CalculatorBoom

What is the Cube Root of 8?

The exact value of the Cube Root of 8, plus a calculator to solve for the degree or radicand instead.

Enter any two values — the third will be calculated for you.

Which root to take: 2 for square root, 3 for cube root, 4 for fourth root, and so on.
The number you're taking the root of — the value under the radical symbol.
The value that, raised to the root degree, equals the radicand. Leave blank if you're solving for the result.

Solved for Result

∛8 = 2

Degree

3

Radicand

8

Result

2

What is a Root Calculator?

A root calculator finds the number that, multiplied by itself a set number of times, produces a given value. The most familiar case is the square root (√a): the number that, squared, gives a. Cube roots (∛a) and higher nth roots work the same way, just with more repeated multiplications. This calculator also works backward — given the root's degree and result, it finds the radicand, or given the radicand and result, it finds the degree.

Roots are the inverse operation of exponents: taking the nth root of a is the same as raising a to the power 1/n. That's exactly how this calculator computes results internally, and why the Exponent and Root calculators are closely related tools.

Root Formula

ⁿ√a = b   ⟺   bⁿ = a   ⟺   b = a^(1/n)

Here, n is the root's degree (2 for square root, 3 for cube root, and so on), a is the radicand (the number under the root symbol), and b is the result.

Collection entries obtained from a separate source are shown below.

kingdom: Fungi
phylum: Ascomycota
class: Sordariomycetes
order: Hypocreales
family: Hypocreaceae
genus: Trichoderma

Why Negative Numbers Behave Differently

Square roots (and any even-degree root) of a negative number have no real-number answer — no real number squared produces a negative result, since a negative times a negative is always positive. Cube roots (and any odd-degree root) of a negative number do have a real answer, though: ∛(−8) = −2, because (−2)³ = −8. This calculator allows negative radicands only when the root degree is an odd integer, and flags other combinations as undefined rather than guessing.

The Babylonian (Long-Division) Method for Estimating Square Roots

Before calculators, square roots were commonly estimated by hand using an iterative averaging method: start with a rough guess, divide the target number by that guess, then average the guess and the result of that division to get a better guess. Repeating this a few times converges quickly on the true square root — for example, estimating √50: start with a guess of 7 (49 is close to 50); 50 ÷ 7 ≈ 7.14; average of 7 and 7.14 is 7.07 — already within 0.001 of the true value (√50 ≈ 7.0711). The same averaging idea extends to nth roots with a slightly modified formula.

Example — Your Current Inputs

∛8 = 2

Additional Example — The Pythagorean Theorem

Square roots show up constantly in geometry. For a right triangle with legs of 6 and 8, the hypotenuse is √(6² + 8²) = √(36 + 64) = √100 = 10. Roots are how you go from a sum of squared lengths back to an actual distance — the same operation underlies distance formulas in coordinate geometry, physics, and statistics (like the root-mean-square and standard deviation).

About These Parameters

Root Degree (n)
Which root you're taking. 2 is the square root (by far the most common), 3 is the cube root, and any positive integer beyond that is a valid "nth root."
Radicand
The number under the radical symbol — the value you're finding the root of. Negative radicands are only valid with an odd root degree.
Result
The value that, raised to the root degree, equals the radicand. Leave blank to solve for it directly; fill it in with either degree or radicand to solve for the other.

Frequently Asked Questions

Is every square root either a whole number or irrational?

Yes, for whole-number radicands. If a positive integer isn't a "perfect square" (1, 4, 9, 16, 25...), its square root is always an irrational number — a never-repeating, never-ending decimal. There's no such thing as a square root of a non-perfect-square integer that comes out to a "nice" fraction.

What's the difference between a root and an exponent?

They're inverse operations. An exponent tells you how many times to multiply a base by itself (2³ = 8). A root asks the reverse question: what number, multiplied by itself n times, gives this result? (∛8 = 2). In fact, a root is just a fractional exponent: ⁿ√a = a^(1/n).

Does every positive number have two square roots?

Yes — both a positive and a negative number, when squared, give the same positive result. For example, both 5 and −5 squared equal 25. By convention, the "√" symbol refers only to the positive (principal) square root, but when solving equations like x² = 25, both roots (x = 5 and x = −5) are valid solutions.

Can the root degree be a decimal?

Mathematically yes — since ⁿ√a = a^(1/n), any positive real n is valid as long as the radicand is positive. A degree of 2.5, for example, is a perfectly well-defined operation on a positive radicand, just less common in everyday use than whole-number roots.